# Mesquite Bench



## Horatio (Apr 4, 2012)

Or...another practice piece. Hey, I'm getting better, at least. To be honest, this was difficult but I'm learning and that's the key. I'm also going through all the mesquite I milled so I hae to go find some more!

It wasn't going to have feet initially but it didn't have enough support. Its plenty sturdy if it holds my fat...err...behind...

I don't really like the look of the feet but in absence of proper tools to do something really nice...well, there you go. Its going in the house, not for firewood but its certainly not a saleable piece. 

Finished with a couple coats of Danish Oil. 

























That said,incremental improvements are a positive development. I'm going to get to work on a workshop and some smaller stuff for now, some cutting boards and building up a stash of wood.


----------



## Dominick (May 2, 2011)

Hey that's cool. Don't knock your work. It's unique and it's rustic. Those two together are a great pair. Lol 
Your doing a fine job my friend.


----------



## aardvark (Sep 29, 2011)

You could remove the feet, cut down the legs and lag bolt the feet back on up through the bottom.
It does look good either way, and the wood choice is nice.


----------



## Leatherneck (Dec 14, 2008)

I like the character of the wood and ya done a fine job. One Idea for the feet would be to just add 2''x3'' (or what every size) pieces to the existing legs.


----------



## MidGAOutdoor (Apr 7, 2011)

i like it. its rustic. howd u attach the legs to the bottom of it?


----------



## Horatio (Apr 4, 2012)

MidGAOutdoor said:


> i like it. its rustic. howd u attach the legs to the bottom of it?


*cough* dowels.....

I got lazy and used deck screws and camoflaged them with dowels but that was a disaster of sorts.
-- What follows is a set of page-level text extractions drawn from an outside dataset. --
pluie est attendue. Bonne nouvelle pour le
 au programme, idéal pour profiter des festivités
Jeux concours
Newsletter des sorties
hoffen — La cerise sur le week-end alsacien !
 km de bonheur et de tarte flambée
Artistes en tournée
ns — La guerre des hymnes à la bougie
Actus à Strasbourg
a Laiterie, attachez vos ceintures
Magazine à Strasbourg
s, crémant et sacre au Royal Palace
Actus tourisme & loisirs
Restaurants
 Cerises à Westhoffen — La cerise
Rounded off heads and whatnot. 

Like I said, I learned alot....partly, what tools I should go and get when I have the chance....like a table saw for one. Anyhow, thanks all for the kind words. I'm determined to get better and keep trucking.


----------



## MidGAOutdoor (Apr 7, 2011)

looks good tho. dont trash it. i like the crotch in the top


----------



## rayking49 (Nov 6, 2011)

Man yeah, I like the look of the top. Like Dom says, its rustic, and looks good. Be proud of it.


----------



## Horatio (Apr 4, 2012)

Yeah, I really love mesquite and I have alot of it to harvest myself and use. I have a huge burl over at my FIL's house, still wondering what we are going to do with it. Alot of times, gnarly old mesquite trees develop big, fat burls out on limbs that get too heavy and break the whole limb off in storms. So that's what I've been hunting for and actually have glued up and roughed out on the lathe right now. Hope to finish thatproject today.


----------



## Raselei (Jul 1, 2012)

Don't knock your work man, that's a good looking bench. My wife glanced over my shoulder and said "why haven't you made me one of those?"


----------



## Icutone2 (Nov 4, 2011)

*Sturdy Bench*

Nice piece looks great!:thumbsup:
Lee


----------